By Robert Schlesinger, Thomas Jefferson Street blog
One of the sillier attacks on Sonia Sotomayor is that some large proportion of her decisions has been overturned by the Supreme Court. She has, some conservatives breathlessly report, been overturned by the court 60 percent of the time. That seems pretty high, right?
Not so much.
Keep a couple of things in mind. First, that the 60 percent is literally three out of five cases—not exactly a huge sample size with which to work, Nate Silver points out. More importantly, he observes:
But secondly, a 60 percent reversal rate is actually below average based on the Washington Times' criteria. According to MediaMatters.org, the Supreme Court typically reverses about 75 percent of circuit court decisions that it chooses to rule upon.
The reason that the reversal rate is so high, of course, is that the Supreme Court has a lot of discretion about which cases it chooses to review and rule upon, and is generally not going to be inclined to overturn law dictated by a lower court unless the legal reasoning is substantially questionable and has a strong chance of reversal. The better metric would probably be the number of decisions that the Supreme Court overturned out of all of Sotomayor's majority opinions — whether the Court elected to review them in detail or not.

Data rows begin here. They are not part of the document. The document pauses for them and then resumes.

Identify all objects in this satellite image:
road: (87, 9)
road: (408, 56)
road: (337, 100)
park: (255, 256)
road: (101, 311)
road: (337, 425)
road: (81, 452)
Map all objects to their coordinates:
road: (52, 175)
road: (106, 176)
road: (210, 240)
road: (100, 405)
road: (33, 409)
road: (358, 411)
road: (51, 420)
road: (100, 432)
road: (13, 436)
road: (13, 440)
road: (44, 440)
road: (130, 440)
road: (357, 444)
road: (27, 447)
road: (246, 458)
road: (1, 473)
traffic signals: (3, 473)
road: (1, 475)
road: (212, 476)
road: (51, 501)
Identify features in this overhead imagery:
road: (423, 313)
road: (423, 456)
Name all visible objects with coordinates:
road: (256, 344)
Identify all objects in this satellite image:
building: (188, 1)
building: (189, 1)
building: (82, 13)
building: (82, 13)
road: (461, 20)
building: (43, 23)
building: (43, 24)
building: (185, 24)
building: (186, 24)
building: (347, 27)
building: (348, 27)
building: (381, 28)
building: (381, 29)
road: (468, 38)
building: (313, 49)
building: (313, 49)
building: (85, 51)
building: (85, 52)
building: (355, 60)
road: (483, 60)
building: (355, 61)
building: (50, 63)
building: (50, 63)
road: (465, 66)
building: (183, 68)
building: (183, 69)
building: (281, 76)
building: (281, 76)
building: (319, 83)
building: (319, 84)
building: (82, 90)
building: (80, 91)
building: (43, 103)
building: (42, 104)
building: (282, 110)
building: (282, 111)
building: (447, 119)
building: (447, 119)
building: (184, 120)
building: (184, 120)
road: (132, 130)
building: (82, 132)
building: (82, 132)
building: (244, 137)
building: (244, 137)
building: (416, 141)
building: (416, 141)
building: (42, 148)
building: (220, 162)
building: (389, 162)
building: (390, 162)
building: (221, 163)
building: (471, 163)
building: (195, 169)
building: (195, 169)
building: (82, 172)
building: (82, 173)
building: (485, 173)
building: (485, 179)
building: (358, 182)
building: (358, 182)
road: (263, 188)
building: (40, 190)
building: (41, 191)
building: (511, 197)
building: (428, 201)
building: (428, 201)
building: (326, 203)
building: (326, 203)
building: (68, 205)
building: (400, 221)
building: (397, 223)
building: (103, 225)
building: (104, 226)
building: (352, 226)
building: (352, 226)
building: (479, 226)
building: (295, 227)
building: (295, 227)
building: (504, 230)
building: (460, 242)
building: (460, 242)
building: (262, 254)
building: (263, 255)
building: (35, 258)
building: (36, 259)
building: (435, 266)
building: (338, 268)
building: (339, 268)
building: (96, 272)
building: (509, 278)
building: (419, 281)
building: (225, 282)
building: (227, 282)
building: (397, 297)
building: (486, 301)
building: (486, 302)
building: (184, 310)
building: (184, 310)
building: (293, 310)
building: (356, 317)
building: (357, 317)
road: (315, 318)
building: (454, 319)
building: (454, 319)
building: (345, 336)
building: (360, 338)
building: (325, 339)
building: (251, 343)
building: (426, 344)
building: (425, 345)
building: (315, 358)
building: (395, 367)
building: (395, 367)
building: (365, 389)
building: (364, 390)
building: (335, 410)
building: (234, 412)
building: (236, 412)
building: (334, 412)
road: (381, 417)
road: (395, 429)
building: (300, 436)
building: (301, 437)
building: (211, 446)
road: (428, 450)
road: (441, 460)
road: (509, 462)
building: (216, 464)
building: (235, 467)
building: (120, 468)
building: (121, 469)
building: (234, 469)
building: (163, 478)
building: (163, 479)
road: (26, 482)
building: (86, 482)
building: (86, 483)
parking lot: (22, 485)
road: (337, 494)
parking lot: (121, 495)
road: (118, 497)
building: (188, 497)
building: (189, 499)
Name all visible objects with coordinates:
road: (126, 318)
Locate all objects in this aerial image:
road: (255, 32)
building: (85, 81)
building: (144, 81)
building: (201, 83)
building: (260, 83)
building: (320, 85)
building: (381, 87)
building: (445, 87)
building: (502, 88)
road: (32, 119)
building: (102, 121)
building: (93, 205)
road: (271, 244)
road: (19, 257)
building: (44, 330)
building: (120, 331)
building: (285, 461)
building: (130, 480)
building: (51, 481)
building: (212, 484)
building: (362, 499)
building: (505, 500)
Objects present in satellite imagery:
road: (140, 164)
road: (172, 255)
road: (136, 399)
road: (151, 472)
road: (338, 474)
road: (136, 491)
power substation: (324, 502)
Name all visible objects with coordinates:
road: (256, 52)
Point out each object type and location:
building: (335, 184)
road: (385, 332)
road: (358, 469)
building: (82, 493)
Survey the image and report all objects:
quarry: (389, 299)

He goes on to quote SCOTUSBlog as saying that she has authored the majority opinion in 150 cases, putting the total reversal rate at 2 percent.
But the numbers can't even tell the whole story. The suggestion that judges' competence can be quantified simply by the rate at which the court overturns or supports their opinions is, well, dumb. Reversals could well be indicative less of judicial competence than a philosophy out of step with the high court. Or rather out of step with the majority on the high court.
This is from the SCOTUSBlog post Silver linked to:
Since joining the Second Circuit in 1998, Sotomayor has authored over 150 opinions, addressing a wide range of issues, in civil cases. To date, two of these decisions have been overturned by the Supreme Court; a third is under review and likely to be reversed. In those two cases (and likely the third), Sotomayor's opinion was rejected by the Supreme Court's more conservative majority and adopted by its more liberal dissenters (including Justice Souter). Those outcomes suggest that Sotomayor's views would in many respects be similar to those of Justice Souter.
The whole reason we get so worked up about Supreme Court appointments is that how the court interprets the law is malleable. It rarely changes in a sharp swerving way, but the ebb and flow of philosophy does change. So a decision that would be reversed today may stand at a later date, or vice versa. To suggest that a reversal is indicative of judicial ineptitude is to suggest that the one to four sitting Supreme Court justices who dissent in non-unanimous cases are likewise incompetent.